Fuori. Quando l’abbandono scolastico ci sfiora.
La scuola è iniziata da poco più di una settimana. Qualche insegnante è cambiato, qualche compagno si è aggiunto. Qualcun altro s’è perso. Forse sta frequentando un altra scuola media. O forse no.
In questi giorni di settembre mi è tornato più volte in mente un ragazziono di prima media che non ho mai visto. Ne ho solo sentito parlare. Poco, in realtà, se non altro perchè a scuola non s’è visto quasi mai.
Stando a dati recenti, in Italia sono circa 130.000 ogni anno i minori che abbandonano precocemente la scuola. Altri dati ci dicono che il nostro è il quarto paese in Europa per abbandono scolastico e altri ancora mostrano come il fenomeno sia nuovamente in crescita nelle città.

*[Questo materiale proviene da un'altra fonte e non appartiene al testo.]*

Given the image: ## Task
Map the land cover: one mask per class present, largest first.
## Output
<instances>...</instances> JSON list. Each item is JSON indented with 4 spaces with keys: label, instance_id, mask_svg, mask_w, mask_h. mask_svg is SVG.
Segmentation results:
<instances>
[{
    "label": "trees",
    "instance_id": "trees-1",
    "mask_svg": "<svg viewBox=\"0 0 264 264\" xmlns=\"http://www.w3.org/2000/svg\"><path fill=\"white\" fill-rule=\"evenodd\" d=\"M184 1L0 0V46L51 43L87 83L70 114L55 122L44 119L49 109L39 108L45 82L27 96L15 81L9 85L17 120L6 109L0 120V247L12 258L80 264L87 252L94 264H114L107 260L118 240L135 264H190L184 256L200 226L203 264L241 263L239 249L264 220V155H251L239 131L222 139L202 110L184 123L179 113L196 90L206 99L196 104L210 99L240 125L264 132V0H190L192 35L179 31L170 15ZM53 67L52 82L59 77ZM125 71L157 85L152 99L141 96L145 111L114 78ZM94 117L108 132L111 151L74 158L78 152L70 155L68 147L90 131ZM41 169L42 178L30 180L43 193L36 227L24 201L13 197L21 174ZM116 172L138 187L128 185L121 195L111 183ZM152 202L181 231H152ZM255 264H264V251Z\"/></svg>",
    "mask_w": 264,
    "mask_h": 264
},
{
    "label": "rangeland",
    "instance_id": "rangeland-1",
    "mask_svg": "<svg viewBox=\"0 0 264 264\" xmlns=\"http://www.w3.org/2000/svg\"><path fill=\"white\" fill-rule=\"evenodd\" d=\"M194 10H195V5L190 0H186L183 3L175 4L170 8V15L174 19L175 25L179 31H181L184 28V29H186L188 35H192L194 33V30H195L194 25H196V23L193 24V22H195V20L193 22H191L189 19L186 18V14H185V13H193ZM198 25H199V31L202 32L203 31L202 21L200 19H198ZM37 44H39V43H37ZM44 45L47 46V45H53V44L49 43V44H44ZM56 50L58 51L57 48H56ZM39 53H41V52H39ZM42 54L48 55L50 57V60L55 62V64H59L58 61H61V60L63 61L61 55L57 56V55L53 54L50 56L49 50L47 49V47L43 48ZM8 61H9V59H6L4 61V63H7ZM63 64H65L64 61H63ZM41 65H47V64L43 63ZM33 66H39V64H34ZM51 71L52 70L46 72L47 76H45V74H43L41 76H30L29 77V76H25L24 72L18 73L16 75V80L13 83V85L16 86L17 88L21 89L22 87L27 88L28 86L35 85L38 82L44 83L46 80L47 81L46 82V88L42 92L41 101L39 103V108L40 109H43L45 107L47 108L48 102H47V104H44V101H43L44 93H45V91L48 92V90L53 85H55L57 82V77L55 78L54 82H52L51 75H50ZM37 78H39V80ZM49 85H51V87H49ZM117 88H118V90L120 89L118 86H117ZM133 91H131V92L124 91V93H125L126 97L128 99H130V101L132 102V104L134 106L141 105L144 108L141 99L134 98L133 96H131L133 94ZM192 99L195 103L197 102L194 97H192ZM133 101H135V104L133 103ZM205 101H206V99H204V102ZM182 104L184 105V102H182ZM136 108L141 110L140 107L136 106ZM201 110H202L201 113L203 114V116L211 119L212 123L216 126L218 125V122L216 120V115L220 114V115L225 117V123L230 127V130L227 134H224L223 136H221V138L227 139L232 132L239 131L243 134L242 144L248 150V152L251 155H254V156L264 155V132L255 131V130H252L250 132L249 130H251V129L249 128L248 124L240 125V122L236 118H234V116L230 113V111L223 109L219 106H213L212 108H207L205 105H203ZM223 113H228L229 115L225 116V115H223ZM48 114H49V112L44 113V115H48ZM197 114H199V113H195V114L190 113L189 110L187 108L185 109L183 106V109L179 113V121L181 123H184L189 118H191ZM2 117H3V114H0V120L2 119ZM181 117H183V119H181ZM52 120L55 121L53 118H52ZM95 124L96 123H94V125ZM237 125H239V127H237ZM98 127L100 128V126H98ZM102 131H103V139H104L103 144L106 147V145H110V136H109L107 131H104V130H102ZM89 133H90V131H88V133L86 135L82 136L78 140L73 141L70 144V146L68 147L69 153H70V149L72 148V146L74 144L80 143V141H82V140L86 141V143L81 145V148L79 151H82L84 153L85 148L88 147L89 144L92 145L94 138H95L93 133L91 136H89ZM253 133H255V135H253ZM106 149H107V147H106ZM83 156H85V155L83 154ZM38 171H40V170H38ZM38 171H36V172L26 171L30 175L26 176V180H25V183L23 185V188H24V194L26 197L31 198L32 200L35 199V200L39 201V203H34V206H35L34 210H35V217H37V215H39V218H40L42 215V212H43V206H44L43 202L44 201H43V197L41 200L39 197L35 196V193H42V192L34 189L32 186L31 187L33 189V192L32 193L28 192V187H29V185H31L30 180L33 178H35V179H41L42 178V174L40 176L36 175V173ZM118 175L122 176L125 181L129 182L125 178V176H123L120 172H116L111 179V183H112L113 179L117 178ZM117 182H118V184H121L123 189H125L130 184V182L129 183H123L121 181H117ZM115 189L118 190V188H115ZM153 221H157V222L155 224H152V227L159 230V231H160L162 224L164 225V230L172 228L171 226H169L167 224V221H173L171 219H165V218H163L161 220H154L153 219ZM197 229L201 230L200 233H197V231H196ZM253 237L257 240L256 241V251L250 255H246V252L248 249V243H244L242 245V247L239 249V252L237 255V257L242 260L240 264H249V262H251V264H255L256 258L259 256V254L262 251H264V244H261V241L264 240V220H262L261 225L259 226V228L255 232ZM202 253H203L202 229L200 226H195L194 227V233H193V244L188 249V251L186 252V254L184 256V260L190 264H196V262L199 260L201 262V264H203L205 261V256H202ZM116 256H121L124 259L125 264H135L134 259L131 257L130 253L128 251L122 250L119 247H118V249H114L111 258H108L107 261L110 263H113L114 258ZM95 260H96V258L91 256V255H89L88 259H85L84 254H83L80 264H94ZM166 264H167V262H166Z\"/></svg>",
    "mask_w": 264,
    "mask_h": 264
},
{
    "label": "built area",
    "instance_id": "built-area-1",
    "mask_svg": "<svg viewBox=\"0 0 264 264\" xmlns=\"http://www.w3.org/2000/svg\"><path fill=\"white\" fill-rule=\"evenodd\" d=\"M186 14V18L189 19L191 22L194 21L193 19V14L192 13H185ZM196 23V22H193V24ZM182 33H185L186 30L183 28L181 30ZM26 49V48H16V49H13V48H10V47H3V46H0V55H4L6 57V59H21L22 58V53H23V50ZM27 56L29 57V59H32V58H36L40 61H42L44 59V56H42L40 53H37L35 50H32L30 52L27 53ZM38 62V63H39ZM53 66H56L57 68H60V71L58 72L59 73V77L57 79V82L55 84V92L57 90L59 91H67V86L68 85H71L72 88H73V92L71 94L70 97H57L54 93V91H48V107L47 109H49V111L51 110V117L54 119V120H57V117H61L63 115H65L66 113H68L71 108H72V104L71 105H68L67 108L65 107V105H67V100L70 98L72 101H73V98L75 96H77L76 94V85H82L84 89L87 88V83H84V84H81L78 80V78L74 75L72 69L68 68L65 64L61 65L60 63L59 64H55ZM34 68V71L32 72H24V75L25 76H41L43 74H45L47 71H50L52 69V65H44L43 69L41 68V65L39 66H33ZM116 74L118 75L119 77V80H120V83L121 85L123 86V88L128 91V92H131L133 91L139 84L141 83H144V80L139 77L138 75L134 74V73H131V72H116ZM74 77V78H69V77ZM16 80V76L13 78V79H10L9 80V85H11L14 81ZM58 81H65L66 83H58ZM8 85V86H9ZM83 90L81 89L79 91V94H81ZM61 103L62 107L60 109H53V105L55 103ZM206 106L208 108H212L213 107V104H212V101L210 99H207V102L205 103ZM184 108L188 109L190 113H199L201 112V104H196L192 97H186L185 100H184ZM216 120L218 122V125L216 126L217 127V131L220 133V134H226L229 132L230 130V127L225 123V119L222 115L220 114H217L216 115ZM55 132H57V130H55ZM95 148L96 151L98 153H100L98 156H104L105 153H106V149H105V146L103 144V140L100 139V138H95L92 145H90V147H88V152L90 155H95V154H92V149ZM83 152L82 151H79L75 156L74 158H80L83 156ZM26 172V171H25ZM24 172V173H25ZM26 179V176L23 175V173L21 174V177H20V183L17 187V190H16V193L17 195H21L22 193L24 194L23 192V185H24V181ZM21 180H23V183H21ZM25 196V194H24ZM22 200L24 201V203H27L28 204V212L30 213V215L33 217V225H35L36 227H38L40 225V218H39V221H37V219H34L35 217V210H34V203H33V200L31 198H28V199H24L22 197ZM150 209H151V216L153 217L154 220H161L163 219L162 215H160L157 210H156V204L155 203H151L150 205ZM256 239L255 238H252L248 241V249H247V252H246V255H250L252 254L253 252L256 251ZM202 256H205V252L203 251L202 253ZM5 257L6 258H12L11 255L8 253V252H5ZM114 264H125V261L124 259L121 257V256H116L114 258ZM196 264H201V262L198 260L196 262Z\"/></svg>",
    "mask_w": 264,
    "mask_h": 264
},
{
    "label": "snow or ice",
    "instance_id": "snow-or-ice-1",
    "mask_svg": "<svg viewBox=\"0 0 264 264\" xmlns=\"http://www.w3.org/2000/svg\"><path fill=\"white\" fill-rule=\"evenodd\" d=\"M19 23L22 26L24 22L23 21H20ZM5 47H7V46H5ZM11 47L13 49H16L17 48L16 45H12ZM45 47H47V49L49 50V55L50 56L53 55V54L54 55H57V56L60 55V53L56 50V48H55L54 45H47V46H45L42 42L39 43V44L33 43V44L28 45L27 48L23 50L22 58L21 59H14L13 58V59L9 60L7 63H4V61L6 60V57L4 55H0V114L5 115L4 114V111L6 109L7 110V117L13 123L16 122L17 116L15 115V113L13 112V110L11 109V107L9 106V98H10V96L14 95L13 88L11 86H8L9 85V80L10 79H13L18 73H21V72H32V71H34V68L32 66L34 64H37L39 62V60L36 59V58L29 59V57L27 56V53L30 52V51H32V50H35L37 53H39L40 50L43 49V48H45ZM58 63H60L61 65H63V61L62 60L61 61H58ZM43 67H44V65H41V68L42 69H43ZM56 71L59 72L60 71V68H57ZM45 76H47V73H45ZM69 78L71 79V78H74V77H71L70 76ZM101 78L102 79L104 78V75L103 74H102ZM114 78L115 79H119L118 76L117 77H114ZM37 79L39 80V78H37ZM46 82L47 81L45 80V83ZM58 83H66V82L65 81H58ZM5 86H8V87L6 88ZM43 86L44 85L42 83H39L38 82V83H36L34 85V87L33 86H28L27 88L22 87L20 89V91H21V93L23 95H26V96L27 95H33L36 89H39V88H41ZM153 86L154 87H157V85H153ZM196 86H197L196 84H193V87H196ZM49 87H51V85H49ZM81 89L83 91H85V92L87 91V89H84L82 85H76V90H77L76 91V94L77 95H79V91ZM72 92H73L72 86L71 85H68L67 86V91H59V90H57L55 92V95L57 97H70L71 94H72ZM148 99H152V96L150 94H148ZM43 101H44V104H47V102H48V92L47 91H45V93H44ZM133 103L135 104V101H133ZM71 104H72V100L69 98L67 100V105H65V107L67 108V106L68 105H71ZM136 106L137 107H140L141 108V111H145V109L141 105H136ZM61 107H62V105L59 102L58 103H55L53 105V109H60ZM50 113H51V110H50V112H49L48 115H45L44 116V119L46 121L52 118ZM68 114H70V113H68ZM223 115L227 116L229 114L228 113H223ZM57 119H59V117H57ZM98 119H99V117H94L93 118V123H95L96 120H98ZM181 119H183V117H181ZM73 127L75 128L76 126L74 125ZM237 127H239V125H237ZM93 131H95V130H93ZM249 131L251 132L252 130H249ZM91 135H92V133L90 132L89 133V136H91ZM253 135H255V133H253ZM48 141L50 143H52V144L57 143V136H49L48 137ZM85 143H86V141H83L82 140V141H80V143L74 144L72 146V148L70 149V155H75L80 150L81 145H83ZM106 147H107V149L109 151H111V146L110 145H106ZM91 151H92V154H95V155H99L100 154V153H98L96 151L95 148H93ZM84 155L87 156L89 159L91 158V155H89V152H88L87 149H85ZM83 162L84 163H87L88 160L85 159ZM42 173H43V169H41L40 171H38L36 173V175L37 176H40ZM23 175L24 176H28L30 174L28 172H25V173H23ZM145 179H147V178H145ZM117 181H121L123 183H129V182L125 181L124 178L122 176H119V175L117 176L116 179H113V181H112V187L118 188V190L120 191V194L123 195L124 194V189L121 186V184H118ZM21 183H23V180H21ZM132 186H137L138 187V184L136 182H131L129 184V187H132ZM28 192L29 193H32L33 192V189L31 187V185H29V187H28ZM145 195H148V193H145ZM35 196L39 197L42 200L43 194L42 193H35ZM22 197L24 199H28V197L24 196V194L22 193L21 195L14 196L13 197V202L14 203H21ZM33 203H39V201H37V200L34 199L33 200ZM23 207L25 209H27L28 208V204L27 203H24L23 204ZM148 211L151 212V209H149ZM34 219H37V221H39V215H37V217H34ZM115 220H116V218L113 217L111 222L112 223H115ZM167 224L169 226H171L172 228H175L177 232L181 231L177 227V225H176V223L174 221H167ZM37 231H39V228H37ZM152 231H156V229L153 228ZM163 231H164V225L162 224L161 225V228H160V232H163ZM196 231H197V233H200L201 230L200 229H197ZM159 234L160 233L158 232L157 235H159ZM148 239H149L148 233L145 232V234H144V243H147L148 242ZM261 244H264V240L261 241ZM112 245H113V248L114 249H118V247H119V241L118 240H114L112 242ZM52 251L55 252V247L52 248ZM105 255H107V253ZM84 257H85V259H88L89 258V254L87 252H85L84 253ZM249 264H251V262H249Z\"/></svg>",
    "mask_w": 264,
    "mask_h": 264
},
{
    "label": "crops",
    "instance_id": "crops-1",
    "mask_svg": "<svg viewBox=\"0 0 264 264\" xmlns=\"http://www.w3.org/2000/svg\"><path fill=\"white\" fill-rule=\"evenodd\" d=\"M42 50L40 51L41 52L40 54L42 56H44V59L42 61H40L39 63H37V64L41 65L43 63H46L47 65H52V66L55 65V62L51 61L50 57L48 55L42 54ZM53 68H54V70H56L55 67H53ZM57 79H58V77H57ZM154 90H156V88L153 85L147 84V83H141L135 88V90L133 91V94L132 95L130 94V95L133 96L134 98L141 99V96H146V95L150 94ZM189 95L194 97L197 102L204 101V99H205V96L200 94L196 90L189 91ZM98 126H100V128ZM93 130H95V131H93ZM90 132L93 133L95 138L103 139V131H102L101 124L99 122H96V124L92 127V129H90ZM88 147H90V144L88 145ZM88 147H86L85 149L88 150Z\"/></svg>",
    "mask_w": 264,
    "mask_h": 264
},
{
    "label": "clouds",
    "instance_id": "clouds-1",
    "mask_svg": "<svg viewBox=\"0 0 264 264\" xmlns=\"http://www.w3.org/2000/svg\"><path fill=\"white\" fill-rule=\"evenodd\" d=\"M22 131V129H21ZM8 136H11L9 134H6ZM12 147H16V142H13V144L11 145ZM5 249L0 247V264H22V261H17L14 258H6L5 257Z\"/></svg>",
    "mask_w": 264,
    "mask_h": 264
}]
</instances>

Impossibile davanti all’abbandono scolastico non pensare alla celebre metafora di don Lorenzo Milani della scuola “ospedale che cura i sani e respinge i malati”.
Fino allo scorso anno, per trovare nella mia esperienza casi di abbandono scolastico dovevo tornare al liceo, a compagne perse di vista nel biennio. Certo, in questi anni ho letto dibattiti e statistiche ma mai fino ad ora mi era capitato che l’abbandono entrasse nella scuola delle mie figlie. E a ripensare alla storia, di cui ho avuto modo, seppur brevemente, di dialogare con un insegnante, la metafora di Lettera ad una Professoressa forse non è quella più azzeccata.

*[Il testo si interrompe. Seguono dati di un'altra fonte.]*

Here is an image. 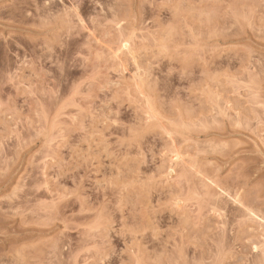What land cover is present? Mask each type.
Returning <instances> with one entry per match:
<instances>
[{
  "label": "rangeland",
  "instance_id": "rangeland-1",
  "mask_svg": "<svg viewBox=\"0 0 264 264\" xmlns=\"http://www.w3.org/2000/svg\"><path fill=\"white\" fill-rule=\"evenodd\" d=\"M0 264H264V0H0Z\"/></svg>",
  "mask_w": 264,
  "mask_h": 264
}]
</instances>
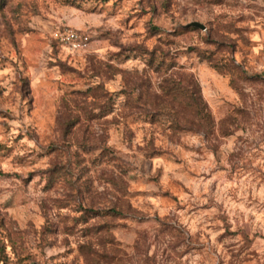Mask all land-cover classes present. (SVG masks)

Ho visto, e soprattutto mia figlia ha potuto vedere, insegnati consapevoli del problema e pronti a fare la loro parte perchè quel ragazzino, già rimasto indietro in prima media, non uscisse anzitempo dal sistema scolastico. Eppure, probabilmente non ci sono riusciti.
Non conosco i dettagli della storia. Quel che mi ha colpita come osservatrice è stata l’assenza di quel ragazzino, il fatto che lui a scuola non andasse proprio. Probabilmente la sua famiglia stava vivendo un momento di grande fragilità e nulla sembrano essere valsi gli interventi messi in atto a diversi livelli.

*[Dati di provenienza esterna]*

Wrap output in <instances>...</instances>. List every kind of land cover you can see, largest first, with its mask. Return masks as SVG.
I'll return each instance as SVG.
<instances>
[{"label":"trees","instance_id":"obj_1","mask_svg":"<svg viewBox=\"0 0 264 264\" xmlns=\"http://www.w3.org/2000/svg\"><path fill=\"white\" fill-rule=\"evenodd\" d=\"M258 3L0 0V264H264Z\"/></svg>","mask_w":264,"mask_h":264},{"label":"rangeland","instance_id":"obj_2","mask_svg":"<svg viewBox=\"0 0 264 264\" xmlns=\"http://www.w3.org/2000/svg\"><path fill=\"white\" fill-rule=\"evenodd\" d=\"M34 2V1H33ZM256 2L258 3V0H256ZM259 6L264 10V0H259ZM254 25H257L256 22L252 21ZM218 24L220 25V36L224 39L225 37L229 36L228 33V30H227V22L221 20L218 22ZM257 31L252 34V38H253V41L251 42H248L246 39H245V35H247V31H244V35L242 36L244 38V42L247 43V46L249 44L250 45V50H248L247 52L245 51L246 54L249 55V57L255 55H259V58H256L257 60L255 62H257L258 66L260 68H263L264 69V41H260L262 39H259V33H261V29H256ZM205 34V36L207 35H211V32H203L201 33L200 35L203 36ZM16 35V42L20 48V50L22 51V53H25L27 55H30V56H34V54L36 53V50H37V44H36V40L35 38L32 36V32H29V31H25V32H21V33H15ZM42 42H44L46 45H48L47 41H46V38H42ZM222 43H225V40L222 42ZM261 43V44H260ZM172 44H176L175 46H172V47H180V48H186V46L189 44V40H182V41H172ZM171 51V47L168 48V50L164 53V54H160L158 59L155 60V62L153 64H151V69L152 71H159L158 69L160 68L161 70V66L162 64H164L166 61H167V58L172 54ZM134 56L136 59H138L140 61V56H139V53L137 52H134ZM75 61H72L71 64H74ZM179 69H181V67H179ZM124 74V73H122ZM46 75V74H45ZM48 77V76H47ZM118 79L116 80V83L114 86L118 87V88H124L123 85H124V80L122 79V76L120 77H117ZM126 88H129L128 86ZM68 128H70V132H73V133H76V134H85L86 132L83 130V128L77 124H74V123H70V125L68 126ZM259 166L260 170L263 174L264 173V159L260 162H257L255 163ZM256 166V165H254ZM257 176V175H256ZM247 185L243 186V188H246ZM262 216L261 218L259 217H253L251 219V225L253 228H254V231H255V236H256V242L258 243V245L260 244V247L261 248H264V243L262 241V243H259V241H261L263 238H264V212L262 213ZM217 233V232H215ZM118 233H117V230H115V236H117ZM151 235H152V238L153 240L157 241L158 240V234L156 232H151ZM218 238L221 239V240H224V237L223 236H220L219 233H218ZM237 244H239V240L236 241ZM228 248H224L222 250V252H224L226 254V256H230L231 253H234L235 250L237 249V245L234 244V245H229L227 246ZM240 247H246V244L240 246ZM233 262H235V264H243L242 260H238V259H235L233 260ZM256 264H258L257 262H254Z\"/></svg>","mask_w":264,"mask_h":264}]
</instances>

Di quel ragazzino, di cui conoscevo a malapena il nome, ho perso le tracce. Chissà se i compagni tra qualche mese se ne ricorderanno ancora. La speranza è che, in qualche modo, la scuola possa ancora intercettarlo.
Probabilmente, tra i ragazzini che abbandonano precocemente le aule ci sono ancora tanti, troppi, Gianni. Ragazzini “espulsi” dal sistema, dopo una o più bocciature. Mi chiedo, però, quanti siano i giovanissimi davanti a cui anche una scuola “che cura i malati” rimanga impotente. Ragazzini che spariscono anche se magari a scuola “andavano bene”, si “impegnavano”.
Immagino si tratti di storie complicate, difficili, che coinvolgono più attori, compresi i servizi. Storie a volte legate a repentini cambiamenti nelle dinamiche familiari.
Se ho provato ha ragionare intorno a questa storia incompleta è solo perchè mi ha lasciato dentro un senso di amarezza. E immagino che molta ne abbia lasciato anche in chi, dentro la scuola, ha provato a prodigarsi affinchè quel ragazzino non ne rimanesse fuori. Ogni ragazzino che lascia la scuola, indipendentemente dai motivi e dalle responsabilità, è un ragazzino che rischia più degli altri di trovarsi in condizioni di marginalità. E credo che per chi si sforza di non lasciare indietro nessuno, ogni abbandono, anche quello che si è cercato di evitare, lasci almeno un briciolo d’amaro.